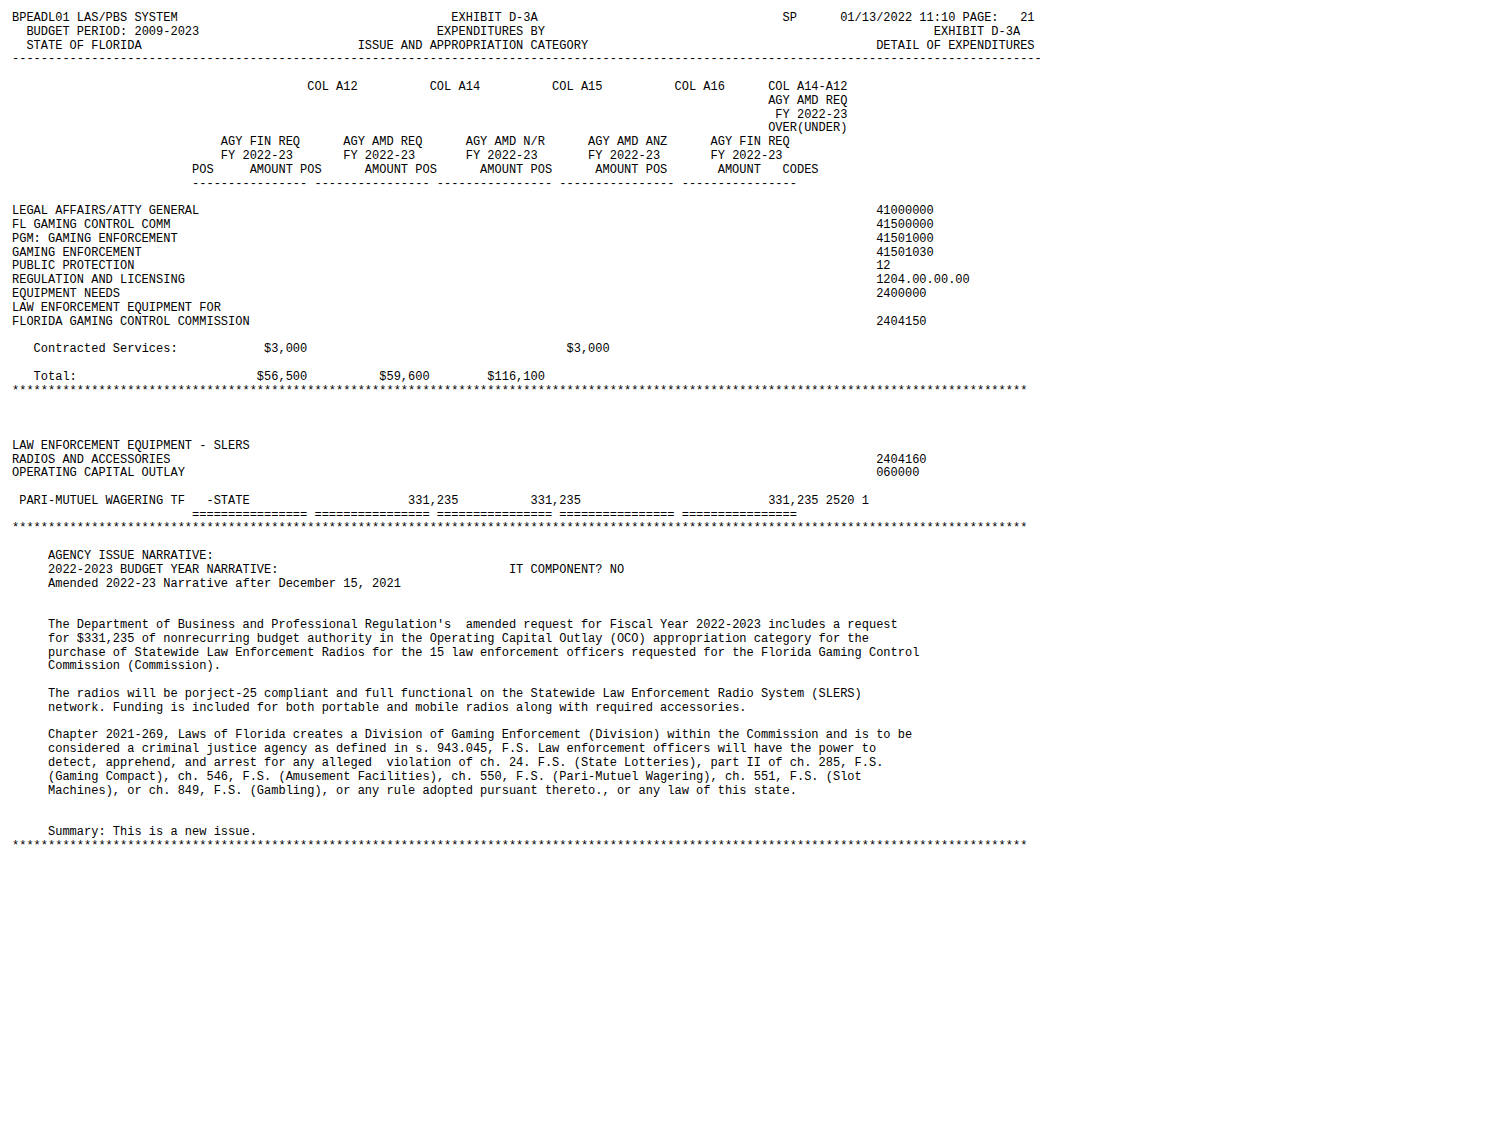BPEADL01 LAS/PBS SYSTEM                                      EXHIBIT D-3A                                  SP      01/13/2022 11:10 PAGE:   21
  BUDGET PERIOD: 2009-2023                                 EXPENDITURES BY                                                      EXHIBIT D-3A
  STATE OF FLORIDA                              ISSUE AND APPROPRIATION CATEGORY                                        DETAIL OF EXPENDITURES
-----------------------------------------------------------------------------------------------------------------------------------------------

                                         COL A12          COL A14          COL A15          COL A16      COL A14-A12
                                                                                                         AGY AMD REQ
                                                                                                          FY 2022-23
                                                                                                         OVER(UNDER)
                             AGY FIN REQ      AGY AMD REQ      AGY AMD N/R      AGY AMD ANZ      AGY FIN REQ
                             FY 2022-23       FY 2022-23       FY 2022-23       FY 2022-23       FY 2022-23
                         POS     AMOUNT POS      AMOUNT POS      AMOUNT POS      AMOUNT POS       AMOUNT   CODES
                         ---------------- ---------------- ---------------- ---------------- ----------------

LEGAL AFFAIRS/ATTY GENERAL                                                                                              41000000
FL GAMING CONTROL COMM                                                                                                  41500000
PGM: GAMING ENFORCEMENT                                                                                                 41501000
GAMING ENFORCEMENT                                                                                                      41501030
PUBLIC PROTECTION                                                                                                       12
REGULATION AND LICENSING                                                                                                1204.00.00.00
EQUIPMENT NEEDS                                                                                                         2400000
LAW ENFORCEMENT EQUIPMENT FOR
FLORIDA GAMING CONTROL COMMISSION                                                                                       2404150

   Contracted Services:            $3,000                                    $3,000

   Total:                         $56,500          $59,600        $116,100
*********************************************************************************************************************************************



LAW ENFORCEMENT EQUIPMENT - SLERS
RADIOS AND ACCESSORIES                                                                                                  2404160
OPERATING CAPITAL OUTLAY                                                                                                060000

 PARI-MUTUEL WAGERING TF   -STATE                      331,235          331,235                          331,235 2520 1
                         ================ ================ ================ ================ ================
*********************************************************************************************************************************************

     AGENCY ISSUE NARRATIVE:
     2022-2023 BUDGET YEAR NARRATIVE:                                IT COMPONENT? NO
     Amended 2022-23 Narrative after December 15, 2021


     The Department of Business and Professional Regulation's  amended request for Fiscal Year 2022-2023 includes a request
     for $331,235 of nonrecurring budget authority in the Operating Capital Outlay (OCO) appropriation category for the
     purchase of Statewide Law Enforcement Radios for the 15 law enforcement officers requested for the Florida Gaming Control
     Commission (Commission).

     The radios will be porject-25 compliant and full functional on the Statewide Law Enforcement Radio System (SLERS)
     network. Funding is included for both portable and mobile radios along with required accessories.

     Chapter 2021-269, Laws of Florida creates a Division of Gaming Enforcement (Division) within the Commission and is to be
     considered a criminal justice agency as defined in s. 943.045, F.S. Law enforcement officers will have the power to
     detect, apprehend, and arrest for any alleged  violation of ch. 24. F.S. (State Lotteries), part II of ch. 285, F.S.
     (Gaming Compact), ch. 546, F.S. (Amusement Facilities), ch. 550, F.S. (Pari-Mutuel Wagering), ch. 551, F.S. (Slot
     Machines), or ch. 849, F.S. (Gambling), or any rule adopted pursuant thereto., or any law of this state.


     Summary: This is a new issue.
*********************************************************************************************************************************************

···

EXERCISE REQUIREMENTS. The word is "will". Copy every line above where it appears.

RESPONSE BOX.
     The radios will be porject-25 compliant and full functional on the Statewide Law Enforcement Radio System (SLERS)
     considered a criminal justice agency as defined in s. 943.045, F.S. Law enforcement officers will have the power to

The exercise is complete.